A Container ship carries containers stacked close together and on top of each other. A crane lifts the containers onto and off the ship.
he crane here moves along the dock and loads a container onto a lorry which takes it to a warehouse to be unpacked. The crane driver climbs the ladder to reach the controls.
These are empty containers at Karachi Port. One is being taken by a fork-lift truck to a warehouse to be filled with goods for export. That part of a port which has the cranes, warehouses and storage areas for containers, is called a container terminal.
This is the port of Singapore, you can see the container terminal with its yellow cranes and hundreds of containers.
Oil Tankers and Oil Terminals
Crude oil is oil before it has been refined. It is used to make different refined oil products such as petrol and aviation fuel. The quality of crude oil varies from oilfield to oilfield.

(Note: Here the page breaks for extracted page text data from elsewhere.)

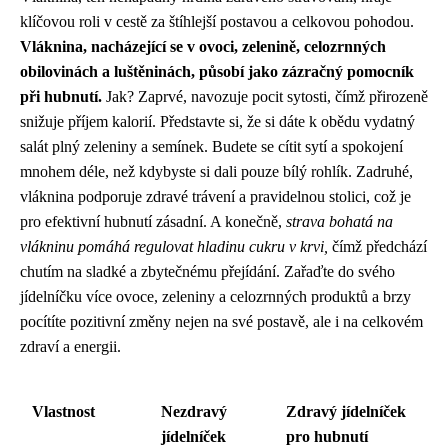
klíčovou roli v cestě za štíhlejší postavou a celkovou pohodou.
Vláknina, nacházející se v ovoci, zelenině, celozrnných
obilovinách a luštěninách, působí jako zázračný pomocník
při hubnutí.
Jak? Zaprvé, navozuje pocit sytosti, čímž přirozeně
snižuje příjem kalorií. Představte si, že si dáte k obědu vydatný
salát plný zeleniny a semínek. Budete se cítit sytí a spokojení
mnohem déle, než kdybyste si dali pouze bílý rohlík. Zadruhé,
vláknina podporuje zdravé trávení a pravidelnou stolici, což je
pro efektivní hubnutí zásadní. A konečně,
strava bohatá na
vlákninu pomáhá regulovat hladinu cukru v krvi,
čímž předchází
chutím na sladké a zbytečnému přejídání. Zařaďte do svého
jídelníčku více ovoce, zeleniny a celozrnných produktů a brzy
pocítíte pozitivní změny nejen na své postavě, ale i na celkovém
zdraví a energii.
Vlastnost
Nezdravý
Zdravý jídelníček
jídelníček
pro hubnutí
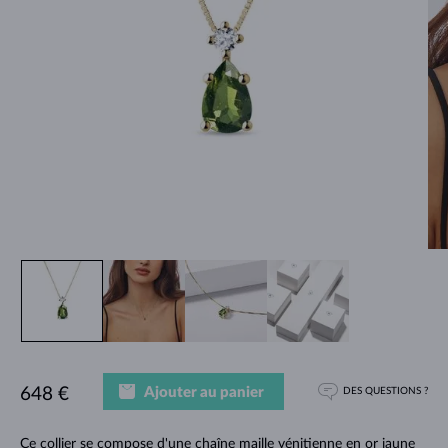
Ajouter au panier
648 €
DES QUESTIONS ?
Ce collier se compose d'une chaîne maille vénitienne en or jaune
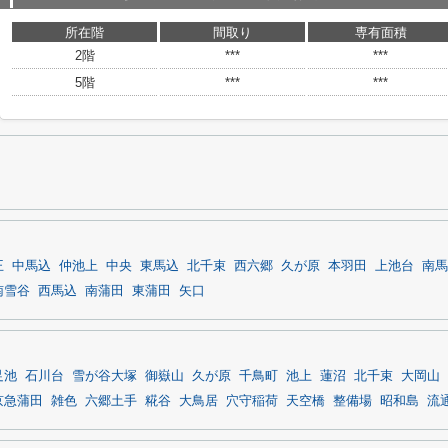
所在階
間取り
専有面積
2階
***
***
5階
***
***
王
中馬込
仲池上
中央
東馬込
北千束
西六郷
久が原
本羽田
上池台
南馬
南雪谷
西馬込
南蒲田
東蒲田
矢口
足池
石川台
雪が谷大塚
御嶽山
久が原
千鳥町
池上
蓮沼
北千束
大岡山
京急蒲田
雑色
六郷土手
糀谷
大鳥居
穴守稲荷
天空橋
整備場
昭和島
流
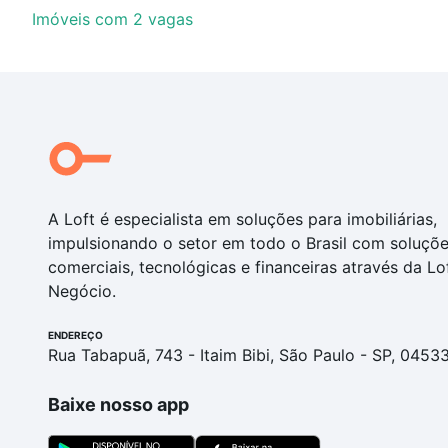
Imóveis com 2 vagas
A Loft é especialista em soluções para imobiliárias,
impulsionando o setor em todo o Brasil com soluçõ
comerciais, tecnológicas e financeiras através da Lo
Negócio.
ENDEREÇO
Rua Tabapuã, 743 - Itaim Bibi, São Paulo - SP, 0453
Baixe nosso app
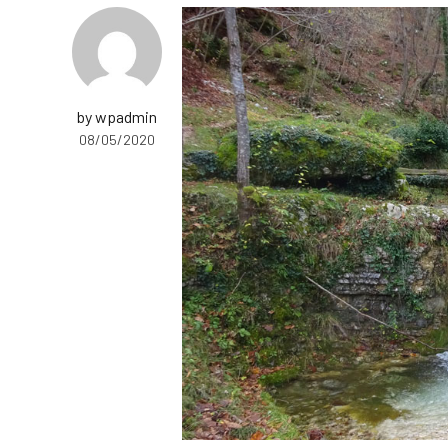
by wpadmin
08/05/2020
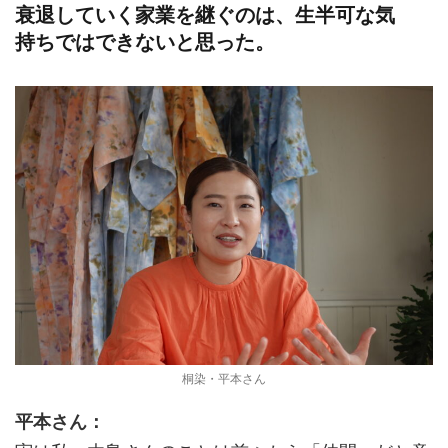
衰退していく家業を継ぐのは、生半可な気
持ちではできないと思った。
桐染・平本さん
平本さん：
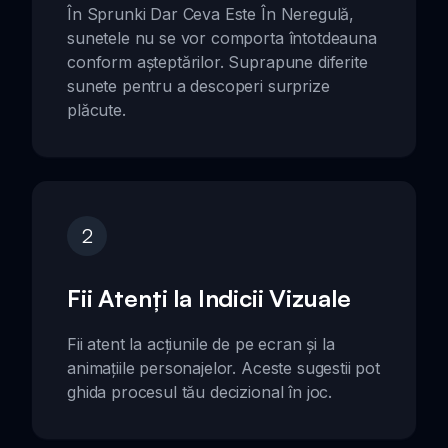
În Sprunki Dar Ceva Este În Neregulă,
sunetele nu se vor comporta întotdeauna
conform așteptărilor. Suprapune diferite
sunete pentru a descoperi surprize
plăcute.
2
Fii Atenți la Indicii Vizuale
Fii atent la acțiunile de pe ecran și la
animațiile personajelor. Aceste sugestii pot
ghida procesul tău decizional în joc.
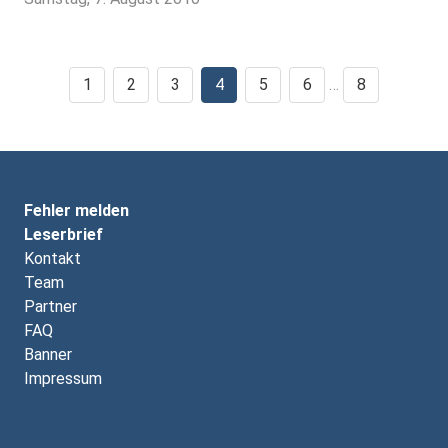
1
2
3
4
5
6
…
8
Fehler melden
Leserbrief
Kontakt
Team
Partner
FAQ
Banner
Impressum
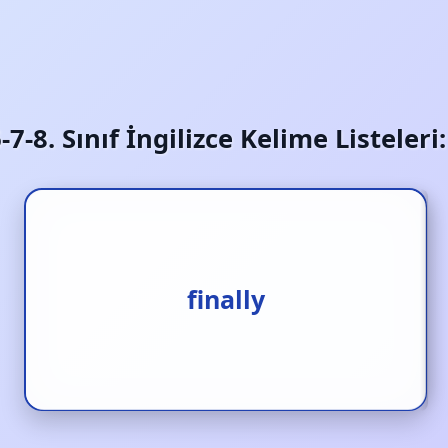
6-7-8. Sınıf İngilizce Kelime Listeler
son olarak
finally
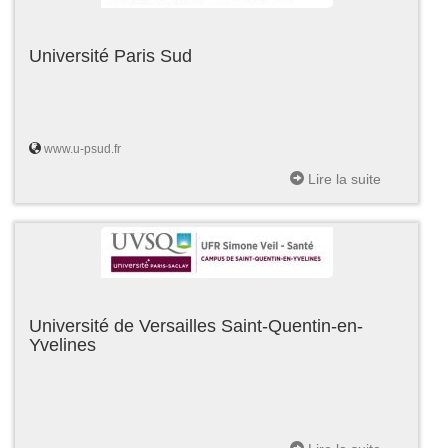
Université Paris Sud
www.u-psud.fr
Lire la suite
Université de Versailles Saint-Quentin-en-
Yvelines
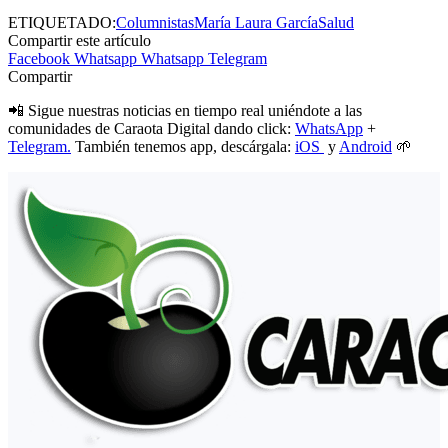
ETIQUETADO:
Columnistas
María Laura García
Salud
Compartir este artículo
Facebook
Whatsapp
Whatsapp
Telegram
Compartir
📲 Sigue nuestras noticias en tiempo real uniéndote a las
comunidades de Caraota Digital dando click:
WhatsApp
+
Telegram.
También tenemos app, descárgala:
iOS
y
Android
🌱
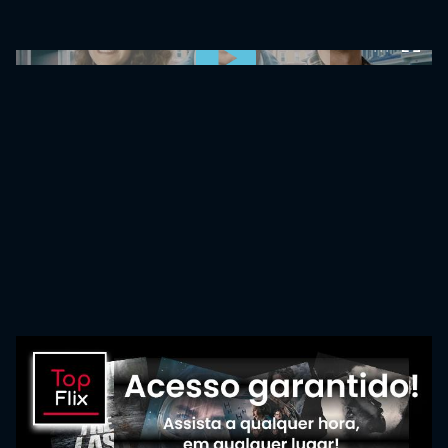
0:00:00 /
0:00:00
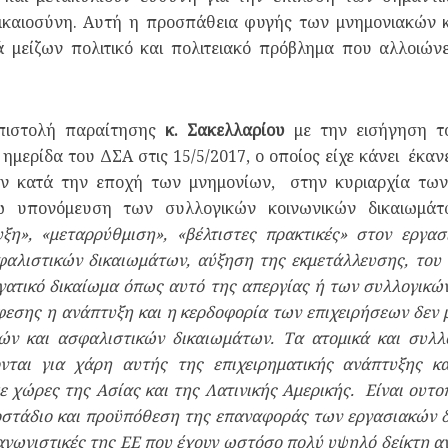
ικαιοσύνη. Αυτή η προσπάθεια φυγής των μνημονιακών κ
μείζων πολιτικό και πολιτειακό πρόβλημα που αλλοιών
πιστολή παραίτησης
κ. Σακελλαρίου
με την εισήγηση 
 ημερίδα του ΔΣΑ στις 15/5/2017, ο οποίος είχε κάνει έκα
ων κατά την εποχή των μνημονίων, στην κυριαρχία των
ω υπονόμευση των συλλογικών κοινωνικών δικαιωμάτω
υξη», «μεταρρύθμιση», «βέλτιστες πρακτικές» στον εργα
αλιστικών δικαιωμάτων, αύξηση της εκμετάλλευσης, του ε
γατικό δικαίωμα όπως αυτό της απεργίας ή των συλλογικ
ύφεσης η ανάπτυξη και η κερδοφορία των επιχειρήσεων δεν
ν και ασφαλιστικών δικαιωμάτων. Τα ατομικά και συλλο
ονται για χάρη αυτής της επιχειρηματικής ανάπτυξης κ
 χώρες της Ασίας και της Λατινικής Αμερικής. Είναι ουτοπ
οστάδιο και προϋπόθεση της επαναφοράς των εργασιακών δ
γωνιστικές της ΕΕ που έχουν ωστόσο πολύ υψηλό δείκτη α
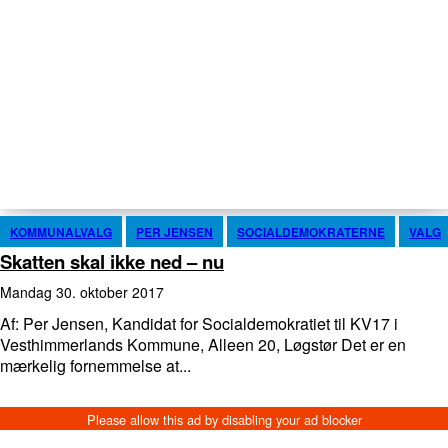
KOMMUNALVALG
PER JENSEN
SOCIALDEMOKRATERNE
VALG
Skatten skal ikke ned – nu
mandag 30. oktober 2017
Af: Per Jensen, Kandidat for Socialdemokratiet til KV17 i
Vesthimmerlands Kommune, Alleen 20, Løgstør Det er en
mærkelig fornemmelse at...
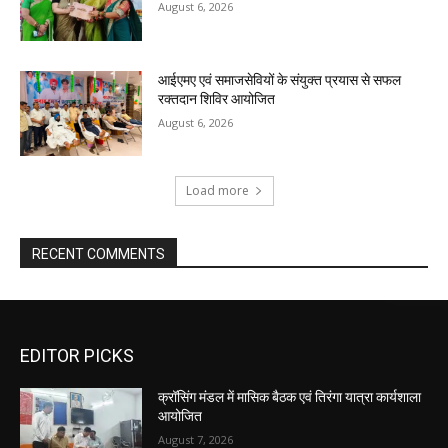
August 6, 2026
आईएमए एवं समाजसेवियों के संयुक्त प्रयास से सफल
रक्तदान शिविर आयोजित
August 6, 2026
Load more
RECENT COMMENTS
EDITOR PICKS
क्रॉसिंग मंडल में मासिक बैठक एवं तिरंगा यात्रा कार्यशाला
आयोजित
August 7, 2026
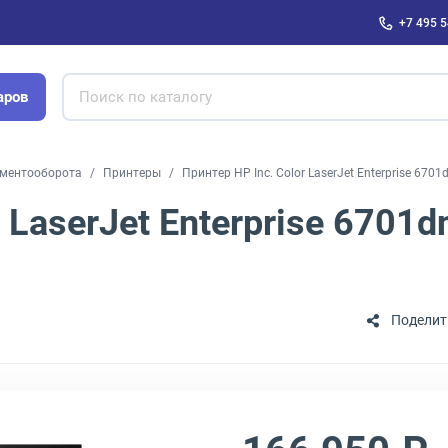
+7 495 5
аров
ументооборота
Принтеры
Принтер HP Inc. Color LaserJet Enterprise 67
r LaserJet Enterprise 6701
Поделит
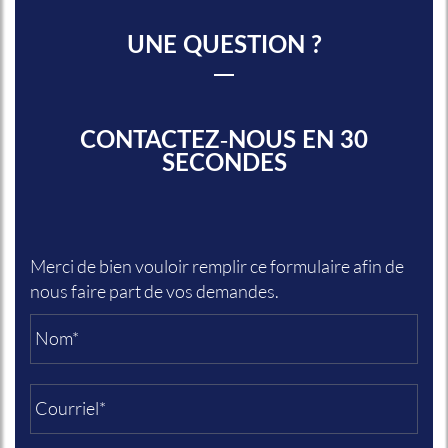
UNE QUESTION ?
CONTACTEZ-NOUS EN 30
SECONDES
Merci de bien vouloir remplir ce formulaire afin de
nous faire part de vos demandes.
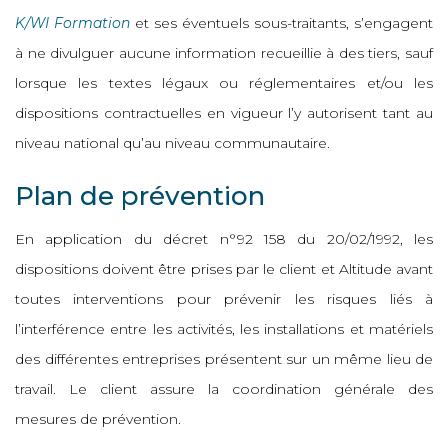
K/WI Formation
et ses éventuels sous-traitants, s’engagent
à ne divulguer aucune information recueillie à des tiers, sauf
lorsque les textes légaux ou réglementaires et/ou les
dispositions contractuelles en vigueur l’y autorisent tant au
niveau national qu’au niveau communautaire.
Plan de prévention
En application du décret n°92 158 du 20/02/1992, les
dispositions doivent être prises par le client et Altitude avant
toutes interventions pour prévenir les risques liés à
l’interférence entre les activités, les installations et matériels
des différentes entreprises présentent sur un même lieu de
travail. Le client assure la coordination générale des
mesures de prévention.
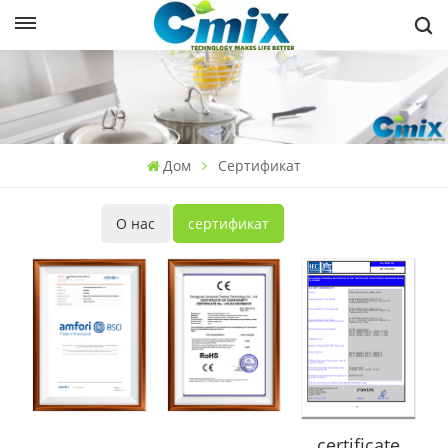
Дом
Сертификат
О нас
сертификат
certificate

Crude oil may be found far away from places that need it. Some is pumped overland through pipelines to these places, but much of it has to be transported by sea in special cargo boats called ‘oil tankers’ e.g. from Saudi Arabia to Japan.
What is an Oil Tanker?
There are 2 types of oil tankers:
a) Larger ones that carry crude oil to refineries,
b) Smaller ones that carry refined oil products away from refineries.
The largest tankers, called supertankers, may be over 350 m long and can hold up to 500,000 tonnes of crude oil.
Crew members who have to go to the far end of the tanker, go on bicycle because it takes so long to walk. Also, the steel deck that covers the tank of oil is slippery when wet.
What is an Oil Terminal?
Oil is pumped onto the tanker before it starts its journey and is then pumped off it as at its destination. So at both ends of the tanker’s journey there have to be special facilities on land, such as pipes and storage tanks, to deal with the oil. The docks that have these facilities are called ‘oil terminals’.
Pipelines carry the crude oil to oil refineries. If any of the refined oil products are to be exported, then other pipelines carry these back to the oil terminal.